ARTICLE

I'm still back on CS2, so yours might be different.
 
Thanks.
 
- Brad
 
 
 
From: argyllcms-bounce@xxxxxxxxxxxxx [mailto:argyllcms-bounce@xxxxxxxxxxxxx]
On Behalf Of robert@xxxxxxxxxxxxxxxxxx
Sent: Sunday, November 02, 2014 7:41 AM
To: argyllcms@xxxxxxxxxxxxx
Subject: [argyllcms] Re: Question regarding White Point and spotread
 
I've repeated the spotread using the scanning rig and the results are pretty
much the same.
 
If I do repeated tests after setting a reference, the dE94 starts off at
around .005 and creeps up to around .02 over 15 or so readings.  Moving the
instrument changes the reading up to .25 max (over a 3cm square.  Changing
to the reflective read adaptor (without recalibrating) doesn't seem to
change things much (still around 0.3 max). 
 
Going back to my original question: could the error I'm seeing have to do
with the white point? If I measure the paper white using spotread I get a
value of 97.74, 0.2, -0.59, whereas xicclu gives 100.000000, -0.000062,
0.000060 for RGB of 1,1,1 (or a dELab of about 2.3).

INFORMATION PROVIDED

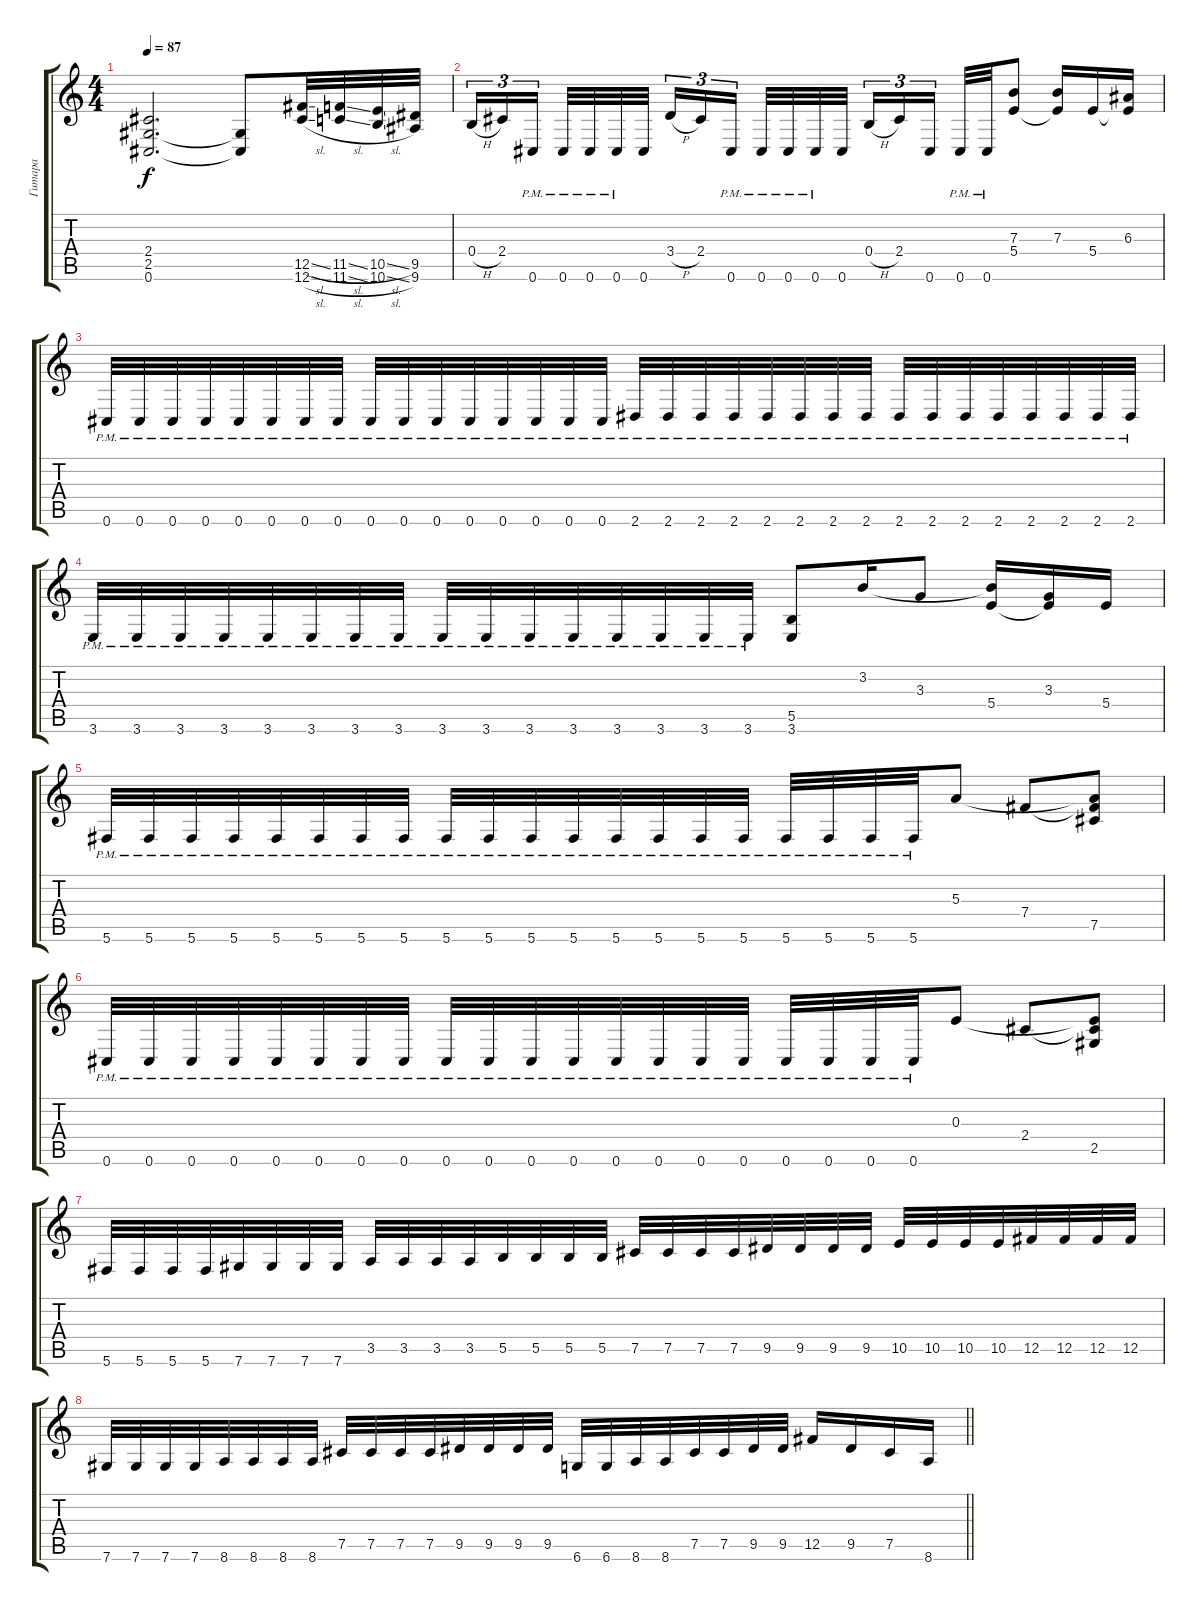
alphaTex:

WHAT TO WORK ON
Translate this sentence from the email into Spanish: "I've repeated the spotread using the scanning rig and the results are pretty much the same." The listing was taken from a separate source.

TASK RESULT
He repetido el spotread usando el equipo de escaneo y los resultados son prácticamente iguales.